* **About this task**
Reproduce word for word the part of the article about the Iowa State logo lawsuit that begins at "Gerlich and Furleigh claim" and ends after "affairs as defendants.".

By Grant Rodgers at The Des Moines Register
Two Iowa State University students are suing school officials after the university’s trademark licensing office forbade a pro-marijuana group from using the Cy logo on T-shirts.
Juniors Paul Gerlich and Erin Furleigh have filed a federal lawsuit in the U.S. District Court for the Southern District of Iowa asking a judge to rule that the school violated students’ First Amendment rights by banning the Cy logo on shirts made by the campus chapter of NORML, the National Organization for the Reform of Marijuana Laws.
Gerlich and Furleigh are the current president and vice-president of the student group, according to the lawsuit, which is part of a nationwide litigation campaign by the Foundation for Individual Rights in Education.
The lawsuit is one of four court filings today coordinated by the Philadelphia-based group as part of a national effort to eliminate what it believes are unconstitutional speech codes. The other lawsuits were against Ohio University, Chicago State University and Citrus College (Calif.).
IISU officials in 2012 banned the Cy logo on NORML’s T-shirts after members displayed the shirt in a photo in The Des Moines Register. The photo prompted complaints from legislators that using the logo gave the appearance the school endorsed marijuana legalization, officials said.
Before the photo ran in the newspaper, the T-shirt had been approved by the school, according to the lawsuit. In January 2013, the school updated its trademark policy to prohibit any uses of the Cy image tied to “drugs and drug paraphernalia,” according to the lawsuit.
Since the change, T-shirt designs featuring the Cy logo and a cannabis leaf have been rejected twice, according to the lawsuit.
Gerlich and Furleigh claim that the ban “hindered NORML ISU from challenging the orthodoxy that marijuana use should be prohibited,” the lawsuit said. Two states have legalized marijuana for recreational use, while 21 have approved medical marijuana, the lawsuit said.
“Students Paul Gerlich and Erin Furleigh and the more than 500 members of NORML ISU, want to advocate a policy change that is being implemented in a growing number of states – the legalization of marijuana,” the lawsuit said. “By policy and practice, however, ISU unlawfully restricts its students’ and faculty’s constitutional right to free expression.”
The lawsuit names Steven Leath, ISU’s president; Warren Madden, the senior vice president of business and financial affairs; and Thomas Hill, the senior vice president for student affairs as defendants.

* **Given data**

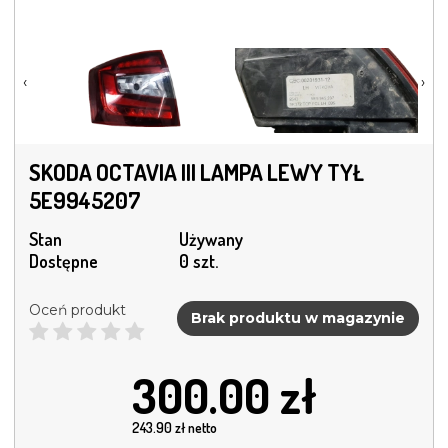
‹
›
SKODA OCTAVIA III LAMPA LEWY TYŁ
5E9945207
Stan
Używany
Dostępne
0 szt.
Oceń produkt
Brak produktu w magazynie
300.00
zł
243.90
zł netto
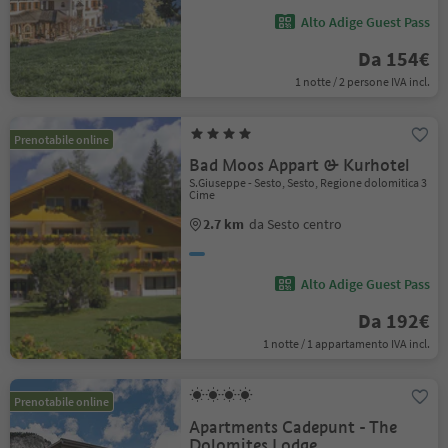
Alto Adige Guest Pass
Da 154€
1 notte / 2 persone IVA incl.
Prenotabile online
Bad Moos Appart & Kurhotel
S.Giuseppe - Sesto, Sesto, Regione dolomitica 3
Cime
2.7 km
da Sesto centro
Alto Adige Guest Pass
Da 192€
1 notte / 1 appartamento IVA incl.
Prenotabile online
Apartments Cadepunt - The
Dolomites Lodge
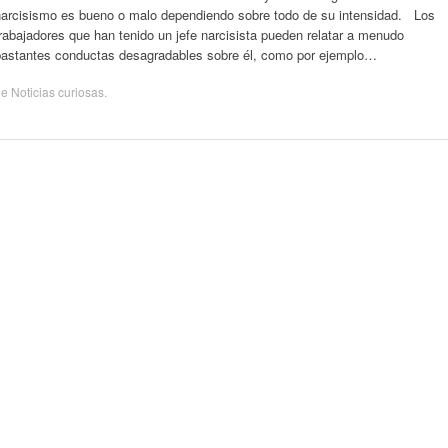
narcisismo es bueno o malo dependiendo sobre todo de su intensidad. Los
rabajadores que han tenido un jefe narcisista pueden relatar a menudo
bastantes conductas desagradables sobre él, como por ejemplo…
de
Noticias curiosas
.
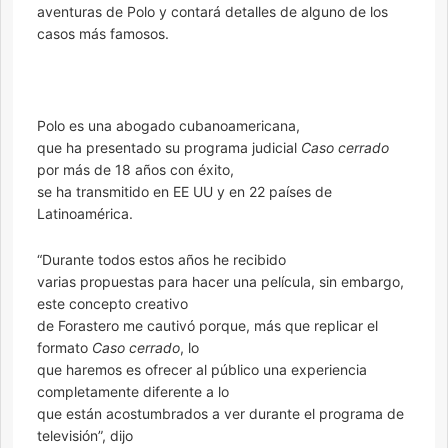
aventuras de Polo y contará detalles de alguno de los
casos más famosos.
Polo es una abogado cubanoamericana,
que ha presentado su programa judicial
Caso cerrado
por más de 18 años con éxito,
se ha transmitido en EE UU y en 22 países de
Latinoamérica.
“Durante todos estos años he recibido
varias propuestas para hacer una película, sin embargo,
este concepto creativo
de Forastero me cautivó porque, más que replicar el
formato
Caso cerrado
, lo
que haremos es ofrecer al público una experiencia
completamente diferente a lo
que están acostumbrados a ver durante el programa de
televisión”, dijo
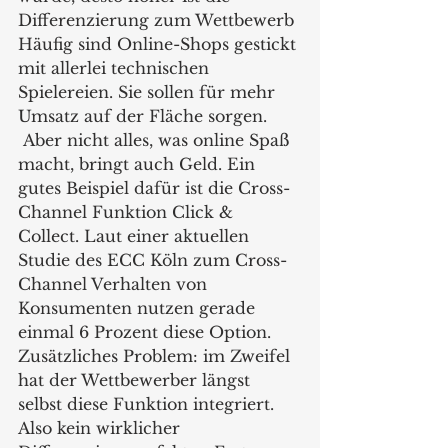
Differenzierung zum Wettbewerb
Häufig sind Online-Shops gestickt 
mit allerlei technischen 
Spielereien. Sie sollen für mehr 
Umsatz auf der Fläche sorgen. 
 Aber nicht alles, was online Spaß 
macht, bringt auch Geld. Ein 
gutes Beispiel dafür ist die Cross-
Channel Funktion Click & 
Collect. Laut einer aktuellen 
Studie des ECC Köln zum Cross-
Channel Verhalten von 
Konsumenten nutzen gerade 
einmal 6 Prozent diese Option. 
Zusätzliches Problem: im Zweifel 
hat der Wettbewerber längst 
selbst diese Funktion integriert. 
Also kein wirklicher 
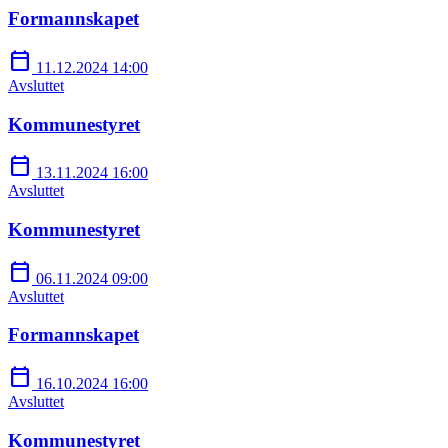
Formannskapet
calendar_today
11.12.2024 14:00
Avsluttet
Kommunestyret
calendar_today
13.11.2024 16:00
Avsluttet
Kommunestyret
calendar_today
06.11.2024 09:00
Avsluttet
Formannskapet
calendar_today
16.10.2024 16:00
Avsluttet
Kommunestyret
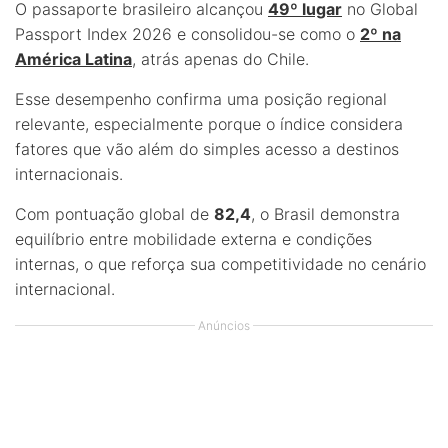
O passaporte brasileiro alcançou
49º lugar
no Global
Passport Index 2026 e consolidou-se como o
2º na
América Latina
, atrás apenas do Chile.
Esse desempenho confirma uma posição regional
relevante, especialmente porque o índice considera
fatores que vão além do simples acesso a destinos
internacionais.
Com pontuação global de
82,4
, o Brasil demonstra
equilíbrio entre mobilidade externa e condições
internas, o que reforça sua competitividade no cenário
internacional.
Anúncios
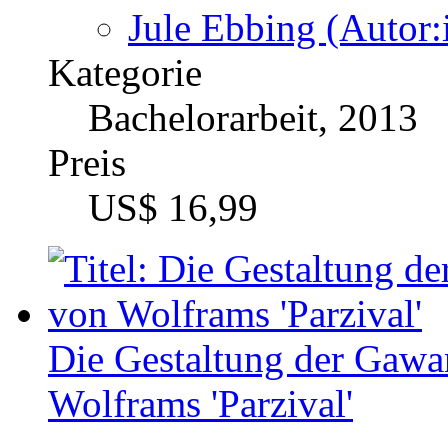
US$ 16,99
Die Gestaltung der Gawa
Wolframs 'Parzival'
Autor
Alexa Hof (Autor:in
Kategorie
Bachelorarbeit, 2010
Preis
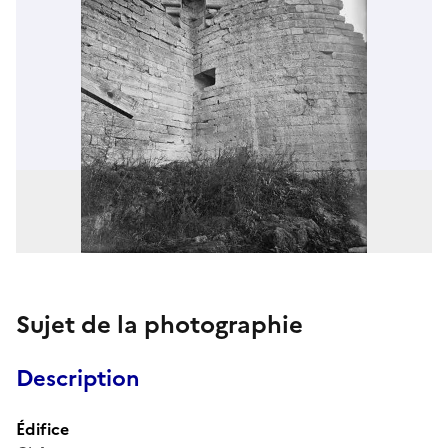
Sujet de la photographie
Description
Édifice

* **Output for this task**
Gerlich and Furleigh claim that the ban “hindered NORML ISU from challenging the orthodoxy that marijuana use should be prohibited,” the lawsuit said. Two states have legalized marijuana for recreational use, while 21 have approved medical marijuana, the lawsuit said.
“Students Paul Gerlich and Erin Furleigh and the more than 500 members of NORML ISU, want to advocate a policy change that is being implemented in a growing number of states – the legalization of marijuana,” the lawsuit said. “By policy and practice, however, ISU unlawfully restricts its students’ and faculty’s constitutional right to free expression.”
The lawsuit names Steven Leath, ISU’s president; Warren Madden, the senior vice president of business and financial affairs; and Thomas Hill, the senior vice president for student affairs as defendants.